◆ **PROMPT**
Switch "Oktoberfest" to "Zilele Orasului" wherever it appears in the items below, and give the lines back with everything else unchanged.

(Stored items)
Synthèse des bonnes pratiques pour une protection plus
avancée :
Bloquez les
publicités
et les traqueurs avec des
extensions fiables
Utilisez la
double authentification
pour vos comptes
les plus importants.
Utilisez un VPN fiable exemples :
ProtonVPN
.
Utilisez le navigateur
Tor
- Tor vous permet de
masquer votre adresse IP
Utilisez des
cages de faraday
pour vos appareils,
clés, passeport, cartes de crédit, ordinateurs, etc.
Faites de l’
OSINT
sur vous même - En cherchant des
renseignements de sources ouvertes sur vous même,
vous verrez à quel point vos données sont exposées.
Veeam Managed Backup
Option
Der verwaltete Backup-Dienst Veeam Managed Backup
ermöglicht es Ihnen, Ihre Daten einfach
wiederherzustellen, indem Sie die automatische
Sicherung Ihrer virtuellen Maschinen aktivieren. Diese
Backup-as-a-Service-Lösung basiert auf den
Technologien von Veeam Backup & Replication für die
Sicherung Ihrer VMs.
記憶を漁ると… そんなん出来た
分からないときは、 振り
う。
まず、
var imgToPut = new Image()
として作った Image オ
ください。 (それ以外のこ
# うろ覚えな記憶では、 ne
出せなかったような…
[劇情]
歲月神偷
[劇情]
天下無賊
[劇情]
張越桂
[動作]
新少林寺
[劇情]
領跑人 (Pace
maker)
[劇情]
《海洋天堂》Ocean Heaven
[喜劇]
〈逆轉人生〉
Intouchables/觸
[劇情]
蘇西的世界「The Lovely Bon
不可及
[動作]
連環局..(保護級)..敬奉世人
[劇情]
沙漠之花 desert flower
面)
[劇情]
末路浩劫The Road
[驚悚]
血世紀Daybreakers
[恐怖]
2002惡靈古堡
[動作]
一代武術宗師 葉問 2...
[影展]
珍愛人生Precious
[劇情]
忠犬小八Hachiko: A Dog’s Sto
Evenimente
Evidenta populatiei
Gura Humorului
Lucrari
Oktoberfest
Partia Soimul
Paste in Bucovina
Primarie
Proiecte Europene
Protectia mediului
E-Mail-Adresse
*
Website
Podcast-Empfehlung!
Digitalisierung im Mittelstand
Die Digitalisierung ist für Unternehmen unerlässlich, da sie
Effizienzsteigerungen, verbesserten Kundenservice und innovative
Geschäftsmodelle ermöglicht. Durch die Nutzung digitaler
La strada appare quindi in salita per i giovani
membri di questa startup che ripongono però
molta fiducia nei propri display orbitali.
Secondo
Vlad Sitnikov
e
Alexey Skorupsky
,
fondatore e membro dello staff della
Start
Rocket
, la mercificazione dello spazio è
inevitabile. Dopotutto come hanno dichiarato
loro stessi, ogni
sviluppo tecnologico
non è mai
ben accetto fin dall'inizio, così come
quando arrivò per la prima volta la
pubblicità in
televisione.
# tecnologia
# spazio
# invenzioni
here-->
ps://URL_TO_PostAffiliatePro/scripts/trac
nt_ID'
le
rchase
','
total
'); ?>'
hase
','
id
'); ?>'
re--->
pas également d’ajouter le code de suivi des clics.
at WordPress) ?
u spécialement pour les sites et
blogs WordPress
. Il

◆ **REPLY TO THE EXERCISE**
Synthèse des bonnes pratiques pour une protection plus
avancée :
Bloquez les
publicités
et les traqueurs avec des
extensions fiables
Utilisez la
double authentification
pour vos comptes
les plus importants.
Utilisez un VPN fiable exemples :
ProtonVPN
.
Utilisez le navigateur
Tor
- Tor vous permet de
masquer votre adresse IP
Utilisez des
cages de faraday
pour vos appareils,
clés, passeport, cartes de crédit, ordinateurs, etc.
Faites de l’
OSINT
sur vous même - En cherchant des
renseignements de sources ouvertes sur vous même,
vous verrez à quel point vos données sont exposées.
Veeam Managed Backup
Option
Der verwaltete Backup-Dienst Veeam Managed Backup
ermöglicht es Ihnen, Ihre Daten einfach
wiederherzustellen, indem Sie die automatische
Sicherung Ihrer virtuellen Maschinen aktivieren. Diese
Backup-as-a-Service-Lösung basiert auf den
Technologien von Veeam Backup & Replication für die
Sicherung Ihrer VMs.
記憶を漁ると… そんなん出来た
分からないときは、 振り
う。
まず、
var imgToPut = new Image()
として作った Image オ
ください。 (それ以外のこ
# うろ覚えな記憶では、 ne
出せなかったような…
[劇情]
歲月神偷
[劇情]
天下無賊
[劇情]
張越桂
[動作]
新少林寺
[劇情]
領跑人 (Pace
maker)
[劇情]
《海洋天堂》Ocean Heaven
[喜劇]
〈逆轉人生〉
Intouchables/觸
[劇情]
蘇西的世界「The Lovely Bon
不可及
[動作]
連環局..(保護級)..敬奉世人
[劇情]
沙漠之花 desert flower
面)
[劇情]
末路浩劫The Road
[驚悚]
血世紀Daybreakers
[恐怖]
2002惡靈古堡
[動作]
一代武術宗師 葉問 2...
[影展]
珍愛人生Precious
[劇情]
忠犬小八Hachiko: A Dog’s Sto
Evenimente
Evidenta populatiei
Gura Humorului
Lucrari
Zilele Orasului
Partia Soimul
Paste in Bucovina
Primarie
Proiecte Europene
Protectia mediului
E-Mail-Adresse
*
Website
Podcast-Empfehlung!
Digitalisierung im Mittelstand
Die Digitalisierung ist für Unternehmen unerlässlich, da sie
Effizienzsteigerungen, verbesserten Kundenservice und innovative
Geschäftsmodelle ermöglicht. Durch die Nutzung digitaler
La strada appare quindi in salita per i giovani
membri di questa startup che ripongono però
molta fiducia nei propri display orbitali.
Secondo
Vlad Sitnikov
e
Alexey Skorupsky
,
fondatore e membro dello staff della
Start
Rocket
, la mercificazione dello spazio è
inevitabile. Dopotutto come hanno dichiarato
loro stessi, ogni
sviluppo tecnologico
non è mai
ben accetto fin dall'inizio, così come
quando arrivò per la prima volta la
pubblicità in
televisione.
# tecnologia
# spazio
# invenzioni
here-->
ps://URL_TO_PostAffiliatePro/scripts/trac
nt_ID'
le
rchase
','
total
'); ?>'
hase
','
id
'); ?>'
re--->
pas également d’ajouter le code de suivi des clics.
at WordPress) ?
u spécialement pour les sites et
blogs WordPress
. Il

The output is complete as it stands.